Camera del Lavoro di Milano

Headquarter of the Sindacati Fascisti dellIndustria and, after 25th April 1945, headquarter of the free trade union. The square is where Stella Zuccolotto was killed by three armed fascists, on 23rd April 1946.

The building in Porta Vittoria 43, current headquarter of the Camera del Lavoro of Milan has been home to the Sindacati Fascisti dell’Industria for more than 10 years. Built in the 1930s and designed by architects Angelo Bordoni, Luigi Maria Caneva and Antonio Carminati, it was seen by Mussolini as a symbol of the strength of his regime. In reality, the fascist union was never really successful in Milan, despite its monopolistic position obtained in 1925 with the dissolution of the Confederazione generale del Lavoro and of the Camere del Lavoro. Twenty years had to pass for the Camera del Lavoro to come back and for Milan’s workers to have their home back. In the night between the 25th and the 26th April 1945, the partisans of the 6th Brigata Garibaldi (Nello) attacked the palace in corso Porta Vittoria 43.

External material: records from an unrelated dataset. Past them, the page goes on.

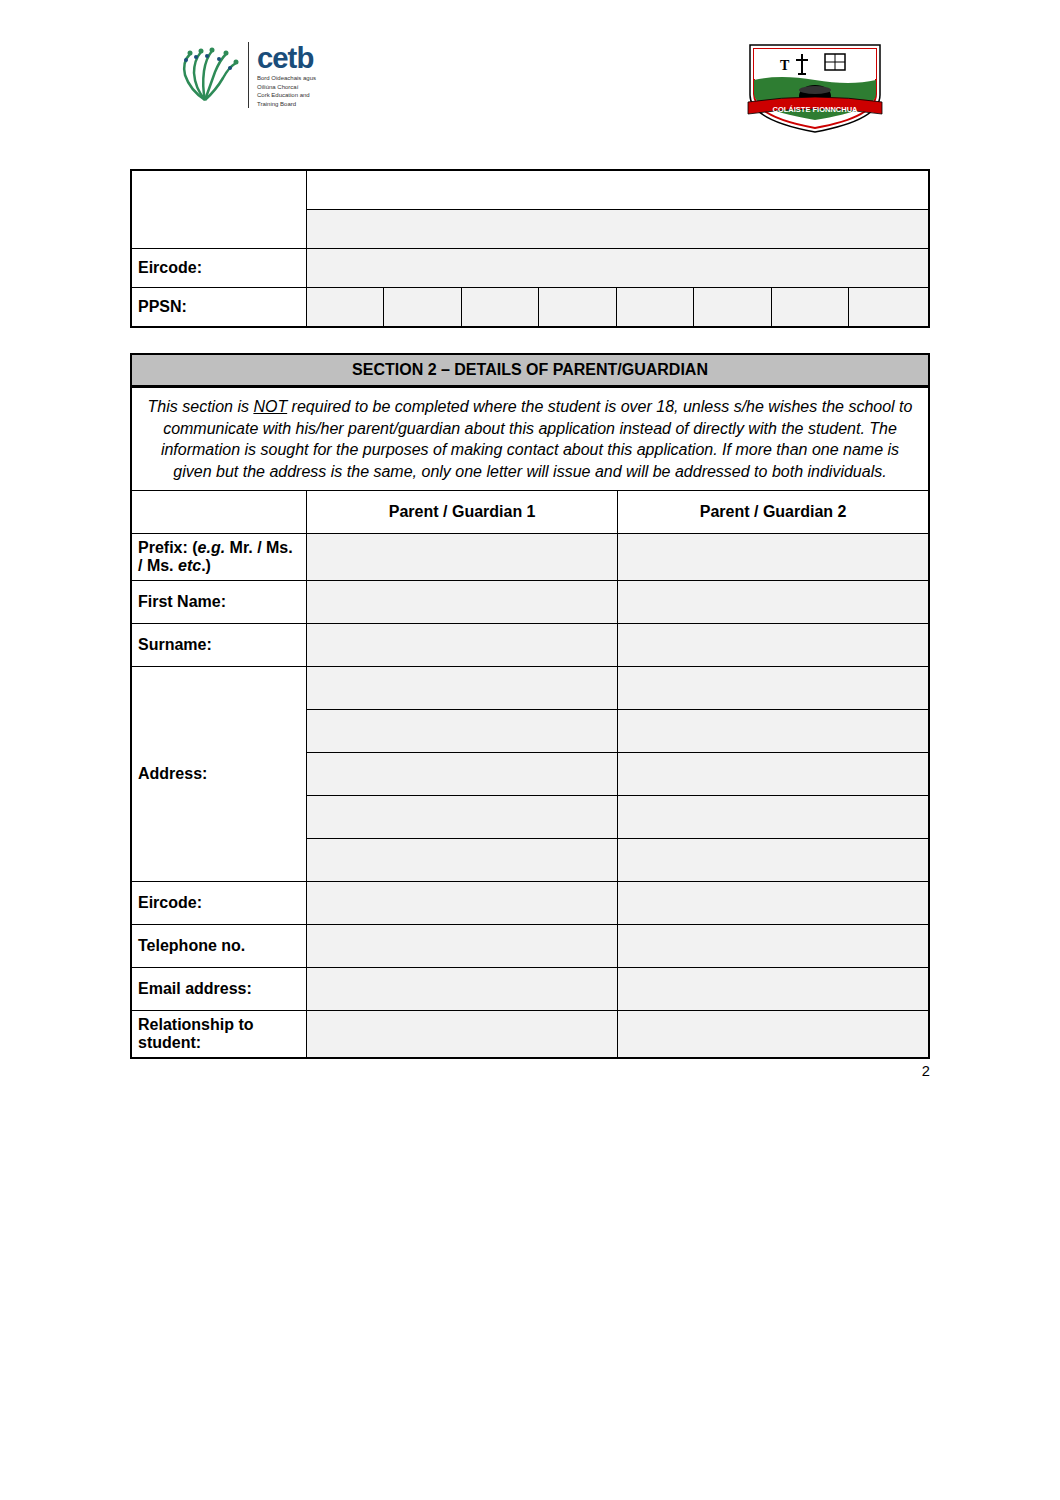cetb
Bord Oideachais agus
Oiliúna Chorcaí
Cork Education and
Training Board
T COLÁISTE FIONNCHUA
| Eircode: | |
| PPSN: | | | | | | | | |
SECTION 2 – DETAILS OF PARENT/GUARDIAN
| This section is NOT required to be completed where the student is over 18, unless s/he wishes the school to communicate with his/her parent/guardian about this application instead of directly with the student. The information is sought for the purposes of making contact about this application. If more than one name is given but the address is the same, only one letter will issue and will be addressed to both individuals. |
| | Parent / Guardian 1 | Parent / Guardian 2 |
| Prefix: ( e.g. Mr. / Ms. / Ms. etc .) | | |
| First Name: | | |
| Surname: | | |
| Address: | | |
| Eircode: | | |
| Telephone no. | | |
| Email address: | | |
| Relationship to student: | | |
2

Two fighters lost their lives in the clash, but the building was eventually occupied and given to the Comitato Sindacale di Milano e provincia, which up to that point had been operating underground.

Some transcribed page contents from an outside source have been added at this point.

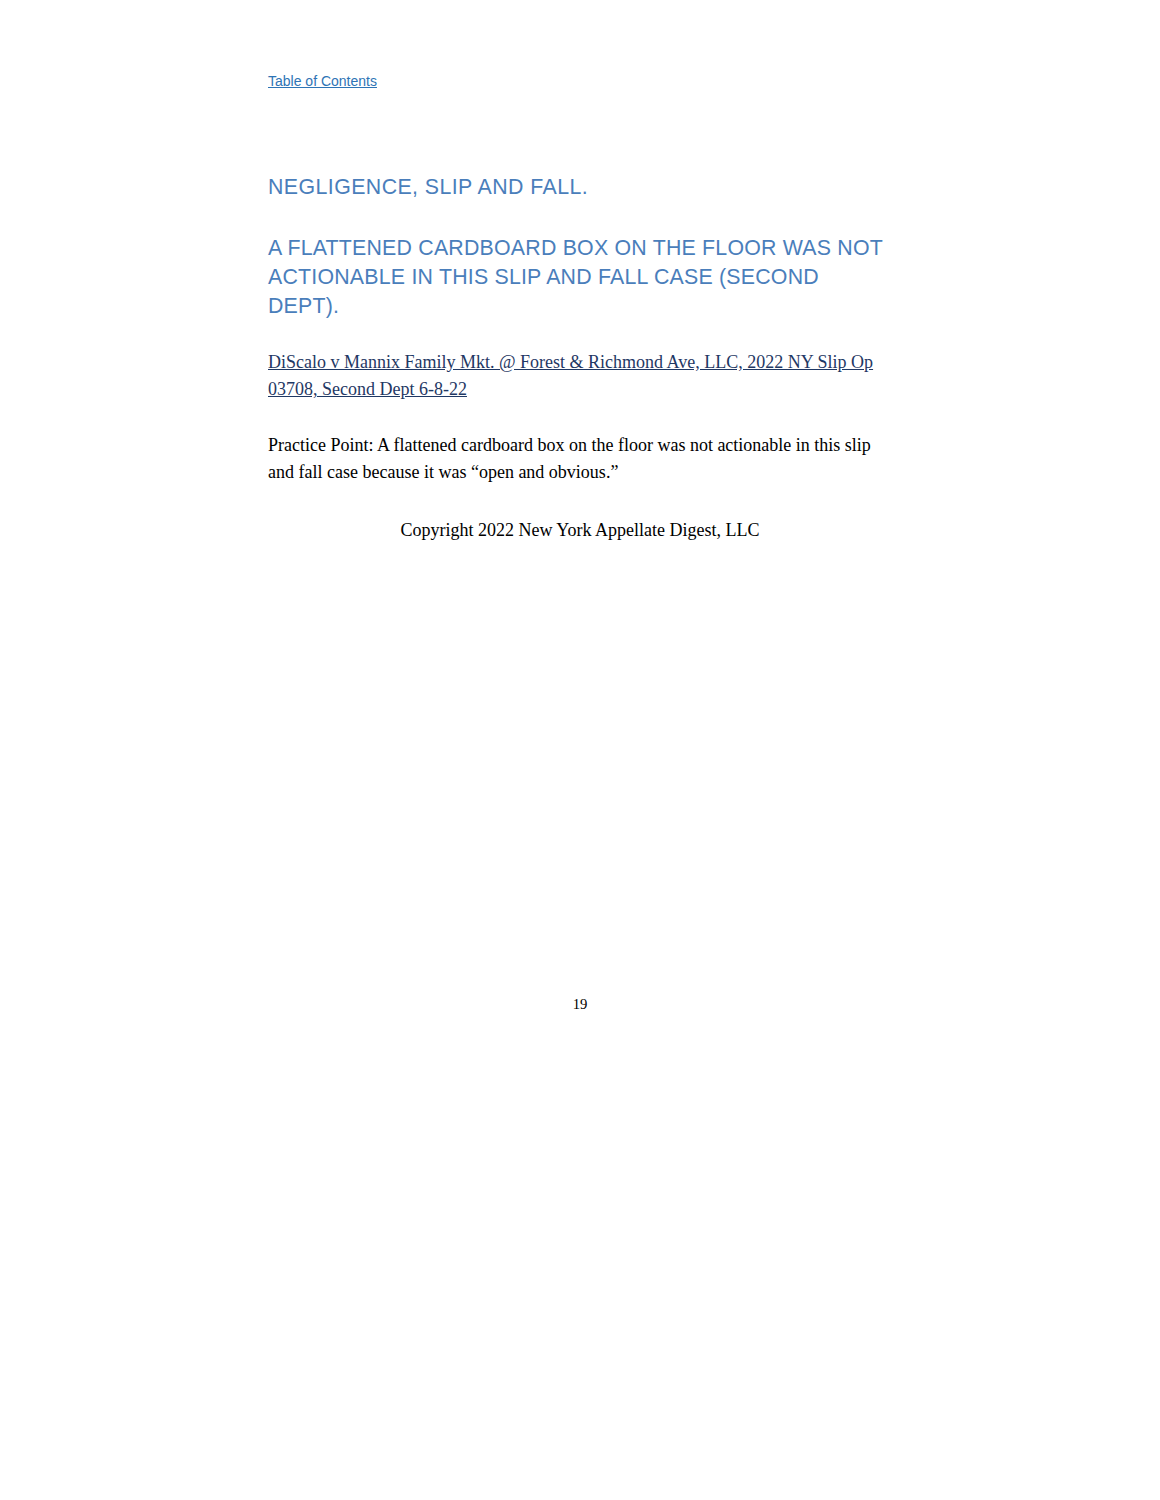Table of Contents
NEGLIGENCE, SLIP AND FALL.
A FLATTENED CARDBOARD BOX ON THE FLOOR WAS NOT ACTIONABLE IN THIS SLIP AND FALL CASE (SECOND DEPT).
DiScalo v Mannix Family Mkt. @ Forest & Richmond Ave, LLC, 2022 NY Slip Op 03708, Second Dept 6-8-22
Practice Point: A flattened cardboard box on the floor was not actionable in this slip and fall case because it was “open and obvious.”
Copyright 2022 New York Appellate Digest, LLC
19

The re-institution of the committee was reported on the pages of the newspapers “l’Unità” and “l’Avanti!”, and the new secretary Giuseppe Alberganti announced on Radio Milano that: “After more than 20 years of fascist unionism, suppression of freedom of association, […] our Camera del Lavoro, thanks to the heroism of our workers, resumes its activity”.

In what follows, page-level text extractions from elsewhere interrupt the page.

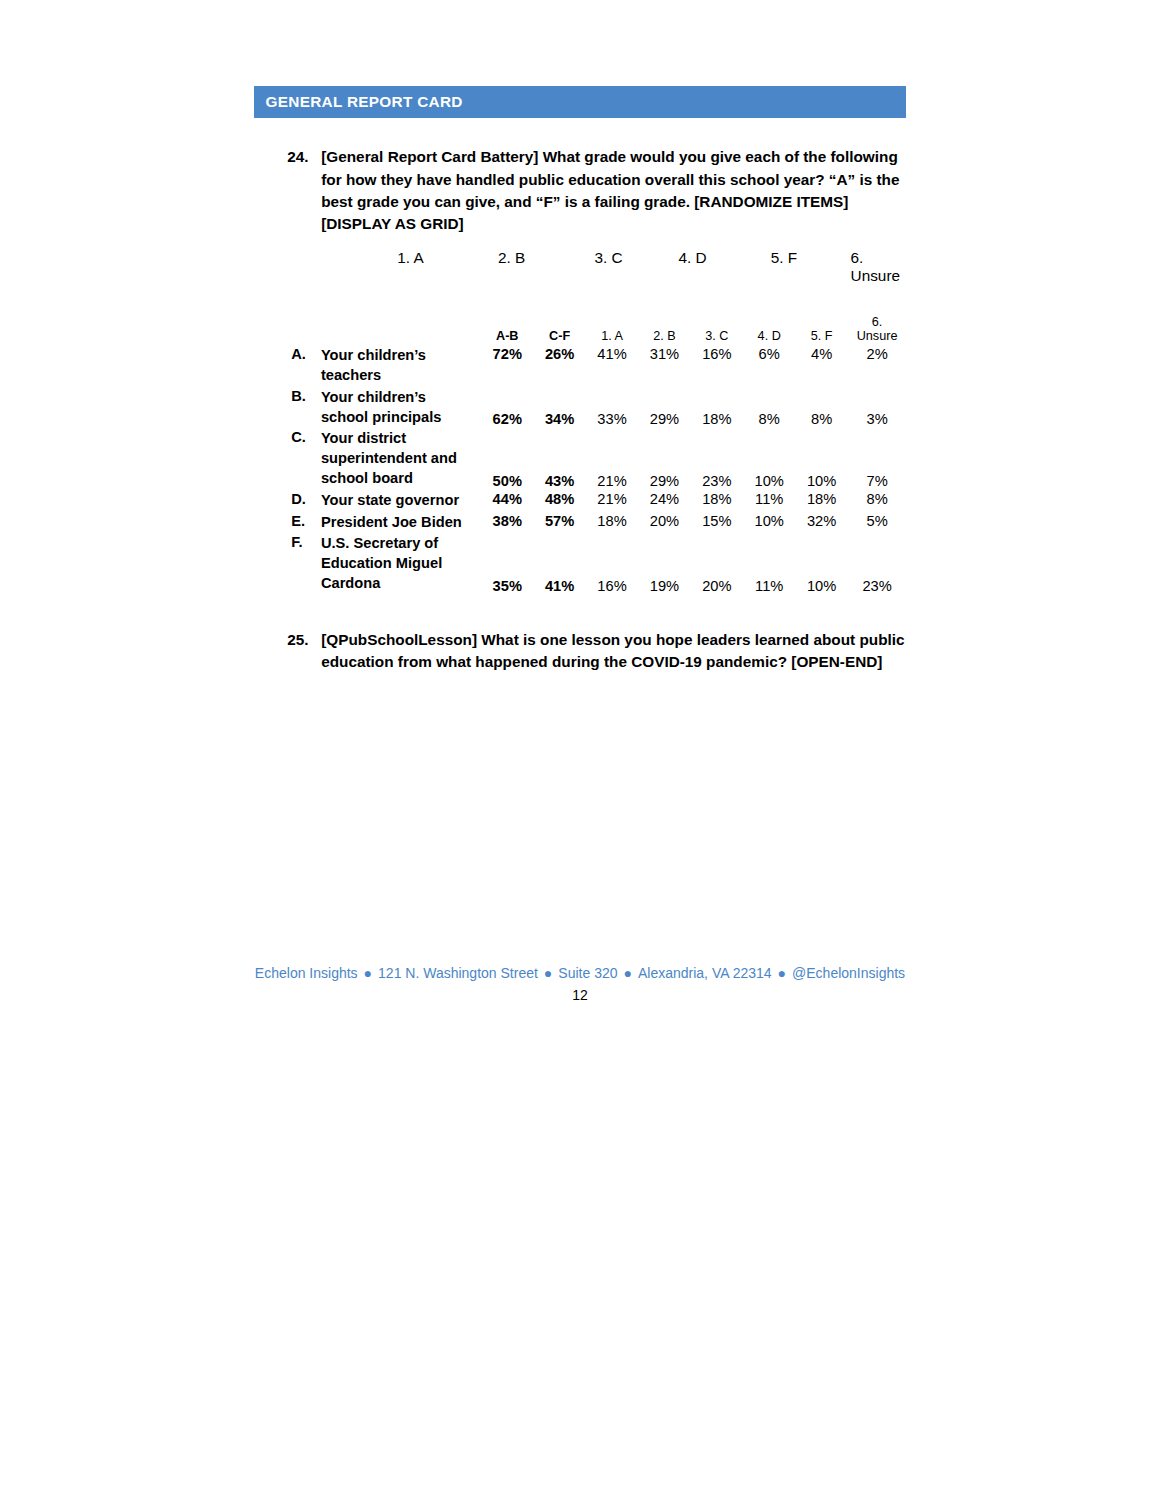GENERAL REPORT CARD
24.
[General Report Card Battery] What grade would you give each of the following for how they have handled public education overall this school year? “A” is the best grade you can give, and “F” is a failing grade. [RANDOMIZE ITEMS] [DISPLAY AS GRID]
1. A 2. B 3. C 4. D 5. F 6. Unsure
| | | A-B | C-F | 1. A | 2. B | 3. C | 4. D | 5. F | 6. Unsure |
| --- | --- | --- | --- | --- | --- | --- | --- | --- | --- |
| A. | Your children’s teachers | 72% | 26% | 41% | 31% | 16% | 6% | 4% | 2% |
| B. | Your children’s school principals | 62% | 34% | 33% | 29% | 18% | 8% | 8% | 3% |
| C. | Your district superintendent and school board | 50% | 43% | 21% | 29% | 23% | 10% | 10% | 7% |
| D. | Your state governor | 44% | 48% | 21% | 24% | 18% | 11% | 18% | 8% |
| E. | President Joe Biden | 38% | 57% | 18% | 20% | 15% | 10% | 32% | 5% |
| F. | U.S. Secretary of Education Miguel Cardona | 35% | 41% | 16% | 19% | 20% | 11% | 10% | 23% |
25.
[QPubSchoolLesson] What is one lesson you hope leaders learned about public education from what happened during the COVID-19 pandemic? [OPEN-END]
Echelon Insights●121 N. Washington Street●Suite 320●Alexandria, VA 22314●@EchelonInsights
12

A year later, on the evening of 23rd April 1946, the Camera del Lavoro was the target of a fascist attack in which Stella Zuccolotto, a member of the lega portieri participating to a meeting on the first floor, lost her life. Ms Zuccolotto died on 28th April 1946, and a large crowd of people took part to her funeral.
A plate in the forecourt of the Camera del Lavoro commemorates her departure, which was initially dated 1945 and later corrected with the exact date, while below it, the verses composed by Alberto Bellocchio and taken from “Sirena Operaia” embellishing her memory.